Yeşilliği ve şelaleleriyle "Gurs Vadisi" olarak bilinen bölgedeki kırsal 300 haneli Yüceli Mahallesi'nde ikamet eden 20 yaşındaki Emin Gökçen, evinin önünde duran bir ailenin susamasına rağmen su istemekten çekindiklerini fark etti.
Bunun üzerine evinden getirdiğini suyu aileye ikram eden Gökçen, benzer durumları önlemek amacıyla evinin kapısına "Acıkmış veya susamışsan çal kapıyı" yazdı.
Gökçen, AA muhabirine, köyde ailece çiftçilik yaparak geçimlerini sağladıklarını anlattı.
Mardin'in misafirperverliğiyle ön planda olduğunu aktaran Gökçen, yörede herkesin her koşulda misafir ağırlayacağını söyledi.
Bir süre önce evlerinin önünde durup su istemekten çekinen aileyi fark ettiğini dile getiren Gökçen, "Susamışlardı ama bizden su istemeye utanıyorlardı. Annem durumu fark edince onlara su götürdük.

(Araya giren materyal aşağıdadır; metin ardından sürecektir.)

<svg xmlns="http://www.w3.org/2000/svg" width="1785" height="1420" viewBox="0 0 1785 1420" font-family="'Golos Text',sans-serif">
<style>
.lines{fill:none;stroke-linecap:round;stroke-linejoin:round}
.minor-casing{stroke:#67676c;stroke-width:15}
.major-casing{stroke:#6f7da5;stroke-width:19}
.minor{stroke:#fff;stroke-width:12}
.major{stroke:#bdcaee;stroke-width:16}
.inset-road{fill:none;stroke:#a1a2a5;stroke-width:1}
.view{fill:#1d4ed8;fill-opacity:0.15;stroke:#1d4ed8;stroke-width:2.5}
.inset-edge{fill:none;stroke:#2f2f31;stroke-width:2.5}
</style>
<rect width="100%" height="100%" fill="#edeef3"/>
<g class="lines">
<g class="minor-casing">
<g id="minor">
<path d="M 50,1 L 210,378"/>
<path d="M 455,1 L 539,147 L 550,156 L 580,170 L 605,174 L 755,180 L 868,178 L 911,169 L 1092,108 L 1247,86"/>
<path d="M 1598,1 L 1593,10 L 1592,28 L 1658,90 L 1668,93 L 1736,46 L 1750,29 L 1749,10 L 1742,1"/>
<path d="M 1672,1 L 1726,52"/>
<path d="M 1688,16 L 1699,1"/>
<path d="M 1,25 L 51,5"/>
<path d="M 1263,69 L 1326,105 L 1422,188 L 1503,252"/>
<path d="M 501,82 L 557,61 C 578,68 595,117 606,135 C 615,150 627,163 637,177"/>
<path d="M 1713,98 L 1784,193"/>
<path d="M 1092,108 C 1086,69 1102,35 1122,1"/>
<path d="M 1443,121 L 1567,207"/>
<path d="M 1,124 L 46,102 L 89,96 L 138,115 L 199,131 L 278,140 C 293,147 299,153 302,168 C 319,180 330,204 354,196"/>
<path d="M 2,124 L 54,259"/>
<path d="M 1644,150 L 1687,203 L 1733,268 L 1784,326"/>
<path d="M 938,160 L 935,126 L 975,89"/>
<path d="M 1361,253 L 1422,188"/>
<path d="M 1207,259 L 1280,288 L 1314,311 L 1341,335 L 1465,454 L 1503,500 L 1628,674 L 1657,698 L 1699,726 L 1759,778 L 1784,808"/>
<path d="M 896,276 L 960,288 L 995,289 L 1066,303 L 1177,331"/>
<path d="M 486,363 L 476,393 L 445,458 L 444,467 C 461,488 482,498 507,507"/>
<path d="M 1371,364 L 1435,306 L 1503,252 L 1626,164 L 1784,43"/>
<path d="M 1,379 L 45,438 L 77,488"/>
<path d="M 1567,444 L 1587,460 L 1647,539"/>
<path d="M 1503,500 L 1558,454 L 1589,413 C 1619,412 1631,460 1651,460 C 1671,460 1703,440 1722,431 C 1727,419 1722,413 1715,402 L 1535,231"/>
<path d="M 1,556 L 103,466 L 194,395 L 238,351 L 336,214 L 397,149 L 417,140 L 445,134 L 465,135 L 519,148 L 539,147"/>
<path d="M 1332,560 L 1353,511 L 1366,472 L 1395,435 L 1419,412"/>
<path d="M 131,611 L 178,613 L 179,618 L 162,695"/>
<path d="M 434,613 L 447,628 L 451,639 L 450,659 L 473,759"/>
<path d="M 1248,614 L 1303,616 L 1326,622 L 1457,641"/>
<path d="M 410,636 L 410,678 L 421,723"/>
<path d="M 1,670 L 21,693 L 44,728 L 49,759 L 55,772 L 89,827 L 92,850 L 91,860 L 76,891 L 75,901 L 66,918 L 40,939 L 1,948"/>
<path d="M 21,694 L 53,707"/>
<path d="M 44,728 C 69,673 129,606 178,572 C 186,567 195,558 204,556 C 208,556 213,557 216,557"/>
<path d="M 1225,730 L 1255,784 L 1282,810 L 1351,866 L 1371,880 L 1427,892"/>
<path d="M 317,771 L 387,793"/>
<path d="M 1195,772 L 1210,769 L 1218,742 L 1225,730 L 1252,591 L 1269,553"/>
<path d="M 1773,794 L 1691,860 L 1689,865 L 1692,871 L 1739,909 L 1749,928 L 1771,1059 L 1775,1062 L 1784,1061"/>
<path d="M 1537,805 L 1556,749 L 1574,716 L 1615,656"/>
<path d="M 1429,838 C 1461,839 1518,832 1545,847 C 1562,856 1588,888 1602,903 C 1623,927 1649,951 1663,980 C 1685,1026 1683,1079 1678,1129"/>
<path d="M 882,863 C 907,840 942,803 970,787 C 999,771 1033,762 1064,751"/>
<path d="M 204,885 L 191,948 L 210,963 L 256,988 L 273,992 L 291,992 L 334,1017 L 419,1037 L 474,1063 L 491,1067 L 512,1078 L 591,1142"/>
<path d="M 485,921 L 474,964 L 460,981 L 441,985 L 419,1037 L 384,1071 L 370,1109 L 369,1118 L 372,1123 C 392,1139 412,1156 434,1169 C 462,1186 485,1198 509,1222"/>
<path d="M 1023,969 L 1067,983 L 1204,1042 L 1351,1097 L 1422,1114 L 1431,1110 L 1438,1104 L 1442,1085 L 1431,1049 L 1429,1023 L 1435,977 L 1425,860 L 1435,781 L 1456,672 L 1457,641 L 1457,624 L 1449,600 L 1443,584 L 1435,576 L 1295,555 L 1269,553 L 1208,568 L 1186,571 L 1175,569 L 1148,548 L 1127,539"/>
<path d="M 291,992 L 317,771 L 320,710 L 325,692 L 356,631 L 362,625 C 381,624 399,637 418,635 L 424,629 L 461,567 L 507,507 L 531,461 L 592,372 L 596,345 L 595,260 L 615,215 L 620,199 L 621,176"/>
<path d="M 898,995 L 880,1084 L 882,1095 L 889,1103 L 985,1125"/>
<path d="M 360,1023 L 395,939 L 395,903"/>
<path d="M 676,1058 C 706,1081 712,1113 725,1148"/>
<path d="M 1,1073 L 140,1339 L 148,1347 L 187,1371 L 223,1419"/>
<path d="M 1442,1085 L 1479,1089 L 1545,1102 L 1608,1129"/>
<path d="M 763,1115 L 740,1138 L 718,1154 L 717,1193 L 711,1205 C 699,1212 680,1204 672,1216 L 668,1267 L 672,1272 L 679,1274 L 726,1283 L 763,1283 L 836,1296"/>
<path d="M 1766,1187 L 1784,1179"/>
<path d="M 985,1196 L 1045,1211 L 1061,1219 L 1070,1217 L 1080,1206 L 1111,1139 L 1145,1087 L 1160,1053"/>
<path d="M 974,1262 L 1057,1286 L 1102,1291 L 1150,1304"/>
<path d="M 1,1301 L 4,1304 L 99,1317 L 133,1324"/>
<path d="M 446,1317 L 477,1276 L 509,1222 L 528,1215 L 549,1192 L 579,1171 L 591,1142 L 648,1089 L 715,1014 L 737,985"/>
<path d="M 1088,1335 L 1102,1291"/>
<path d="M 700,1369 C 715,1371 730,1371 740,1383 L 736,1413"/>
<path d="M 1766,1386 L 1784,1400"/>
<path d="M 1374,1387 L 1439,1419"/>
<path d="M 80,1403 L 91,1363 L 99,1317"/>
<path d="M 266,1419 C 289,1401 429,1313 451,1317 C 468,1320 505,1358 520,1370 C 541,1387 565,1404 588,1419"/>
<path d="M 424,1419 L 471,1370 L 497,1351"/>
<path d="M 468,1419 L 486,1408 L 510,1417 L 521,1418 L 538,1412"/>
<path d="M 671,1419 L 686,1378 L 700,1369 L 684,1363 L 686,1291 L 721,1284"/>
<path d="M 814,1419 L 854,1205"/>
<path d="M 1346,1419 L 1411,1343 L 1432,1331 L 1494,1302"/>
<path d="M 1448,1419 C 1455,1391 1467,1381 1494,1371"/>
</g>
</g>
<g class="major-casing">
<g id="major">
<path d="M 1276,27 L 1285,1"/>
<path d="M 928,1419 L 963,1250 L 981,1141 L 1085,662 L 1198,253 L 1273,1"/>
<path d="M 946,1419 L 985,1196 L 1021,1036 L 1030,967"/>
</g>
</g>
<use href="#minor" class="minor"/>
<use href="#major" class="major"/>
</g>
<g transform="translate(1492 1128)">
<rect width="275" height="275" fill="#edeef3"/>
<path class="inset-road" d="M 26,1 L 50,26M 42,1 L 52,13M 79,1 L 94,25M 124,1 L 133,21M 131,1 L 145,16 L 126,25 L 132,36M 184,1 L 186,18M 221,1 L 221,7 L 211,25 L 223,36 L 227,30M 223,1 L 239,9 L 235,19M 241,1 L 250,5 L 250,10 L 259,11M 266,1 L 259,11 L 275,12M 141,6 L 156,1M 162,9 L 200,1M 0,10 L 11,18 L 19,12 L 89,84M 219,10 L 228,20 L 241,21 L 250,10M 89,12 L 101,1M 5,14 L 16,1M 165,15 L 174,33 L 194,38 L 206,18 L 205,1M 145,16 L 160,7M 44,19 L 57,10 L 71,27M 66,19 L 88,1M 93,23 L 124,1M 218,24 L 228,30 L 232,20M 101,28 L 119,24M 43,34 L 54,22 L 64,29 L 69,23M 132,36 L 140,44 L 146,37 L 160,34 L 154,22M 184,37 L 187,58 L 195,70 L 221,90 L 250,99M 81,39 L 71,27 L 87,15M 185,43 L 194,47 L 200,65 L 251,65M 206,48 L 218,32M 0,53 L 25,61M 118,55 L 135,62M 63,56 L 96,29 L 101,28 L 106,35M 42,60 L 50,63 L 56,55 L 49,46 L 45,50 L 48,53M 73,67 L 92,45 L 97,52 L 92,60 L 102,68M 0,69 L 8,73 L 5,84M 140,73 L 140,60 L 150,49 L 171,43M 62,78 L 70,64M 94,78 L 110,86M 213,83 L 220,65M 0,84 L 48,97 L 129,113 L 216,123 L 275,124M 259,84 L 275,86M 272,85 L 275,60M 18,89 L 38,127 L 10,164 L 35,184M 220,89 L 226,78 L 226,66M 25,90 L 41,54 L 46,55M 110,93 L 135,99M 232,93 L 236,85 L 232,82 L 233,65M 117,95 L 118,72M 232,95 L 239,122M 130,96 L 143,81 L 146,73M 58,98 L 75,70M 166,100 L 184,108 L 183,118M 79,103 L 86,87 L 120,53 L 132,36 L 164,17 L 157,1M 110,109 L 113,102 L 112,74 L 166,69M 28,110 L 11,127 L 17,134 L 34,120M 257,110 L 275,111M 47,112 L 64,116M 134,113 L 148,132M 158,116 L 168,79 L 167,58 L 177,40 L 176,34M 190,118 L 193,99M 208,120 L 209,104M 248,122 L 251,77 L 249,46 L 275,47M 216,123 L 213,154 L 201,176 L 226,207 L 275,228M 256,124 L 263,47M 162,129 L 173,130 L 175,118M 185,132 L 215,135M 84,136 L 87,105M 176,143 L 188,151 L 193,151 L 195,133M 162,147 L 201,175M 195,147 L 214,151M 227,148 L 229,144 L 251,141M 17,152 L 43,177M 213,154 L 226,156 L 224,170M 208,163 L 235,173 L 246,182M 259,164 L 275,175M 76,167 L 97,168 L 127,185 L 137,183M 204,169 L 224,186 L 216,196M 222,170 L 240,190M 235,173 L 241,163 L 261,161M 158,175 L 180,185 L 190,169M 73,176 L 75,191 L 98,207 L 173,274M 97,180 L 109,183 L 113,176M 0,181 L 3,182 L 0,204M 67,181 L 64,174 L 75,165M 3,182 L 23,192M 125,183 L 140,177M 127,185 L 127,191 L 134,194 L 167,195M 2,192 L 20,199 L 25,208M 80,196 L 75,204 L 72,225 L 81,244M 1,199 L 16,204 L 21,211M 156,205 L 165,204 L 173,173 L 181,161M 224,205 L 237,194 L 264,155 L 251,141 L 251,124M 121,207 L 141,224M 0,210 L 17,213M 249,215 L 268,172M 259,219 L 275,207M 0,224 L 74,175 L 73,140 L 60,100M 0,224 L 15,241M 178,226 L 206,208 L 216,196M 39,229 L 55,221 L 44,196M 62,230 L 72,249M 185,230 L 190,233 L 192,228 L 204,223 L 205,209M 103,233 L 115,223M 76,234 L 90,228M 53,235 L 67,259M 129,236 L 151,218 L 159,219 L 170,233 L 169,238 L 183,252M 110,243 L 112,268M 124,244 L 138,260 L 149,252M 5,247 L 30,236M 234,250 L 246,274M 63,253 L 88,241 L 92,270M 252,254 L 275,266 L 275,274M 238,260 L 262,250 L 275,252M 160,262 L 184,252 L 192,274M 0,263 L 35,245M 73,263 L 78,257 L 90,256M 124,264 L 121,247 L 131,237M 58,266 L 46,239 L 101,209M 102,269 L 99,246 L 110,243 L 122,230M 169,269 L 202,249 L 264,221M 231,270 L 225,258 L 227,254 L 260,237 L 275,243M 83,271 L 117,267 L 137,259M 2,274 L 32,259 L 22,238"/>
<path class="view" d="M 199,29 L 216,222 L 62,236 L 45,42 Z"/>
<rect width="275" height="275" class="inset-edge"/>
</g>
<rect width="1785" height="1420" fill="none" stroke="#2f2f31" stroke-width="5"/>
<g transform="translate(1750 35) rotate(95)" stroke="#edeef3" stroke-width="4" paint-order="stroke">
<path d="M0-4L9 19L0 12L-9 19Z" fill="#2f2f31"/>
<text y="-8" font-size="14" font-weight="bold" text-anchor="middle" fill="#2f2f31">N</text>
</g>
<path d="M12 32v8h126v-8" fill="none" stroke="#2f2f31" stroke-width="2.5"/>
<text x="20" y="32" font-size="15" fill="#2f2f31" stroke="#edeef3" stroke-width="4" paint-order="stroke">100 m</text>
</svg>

Daha sonra insanların çekinmemesi için kapıya yazı yazmaya karar verdik. Kapımız herkese açık. Herkes paylaşırsa dünya çok güzelleşecek. Biz de elimizden geleni yapıyoruz. " ifadelerini kullandı.
- "SADECE BİZİM DEĞİL BÜTÜN YÖRE HALKININ KAPISI AÇIK"
Gökçen, bu duyarlığının kendilerine özgü olmadığını bölgedeki herkesin aynı hassasiyeti taşındığını dile getirerek, şöyle konuştu:
"Sadece bizim değil bütün yöre halkının kapısı açık. Mardin'de hangi kapıyı çalarsanız çalın, size kapıyı açar ve kendileri ne yiyorsa aynısını ikram ederler. Bir kuş sütü eksik bir sofra kuramam belki ama elimizdeki bir parça ekmek dahi olsa paylaşmaya hazırız."
Kapıya yazdığı yazının ardından önce tuhaf karşılandığını ardından da takdir edilmeye başlandığını aktaran Gökçen, şunları aktardı:
"Yazı yazıktan sonra su yemek yerine başka şeyler de isteyenler oluyor. Geçen bir araba durdu. Bahçedeki ağacımızdan dut istediler. Buyurun dedik. Başta kendi ailem olmak üzere herkes yazıyı tuhaf karşıladı. Daha sonra ise benimle gurur duydular. Bu beni mutlu etti."
- "SOFRAMIZDA BİR MİSAFİR OLURSA ÇOK SEVİNİRİZ"
Emin Gökçen’in babası İbrahim Gökçen de davranışı dolayısıyla oğluyla gurur duyduğunu söyledi.
Bunun herkese örnek olmasını isteyen Gökçen, "Ben de her zaman bir insanı doyurmak ve susuzluğunu gidermek isterim ama böyle bir yazı yazmak aklıma gelmedi. İyi ki yazdı. Herkesi soframıza davet ediyorum. Bizim fazla verebileceğimiz bir şey yok. Ne yesek onu verebiliriz. Soframızda bir misafir olursa çok seviniriz." dedi.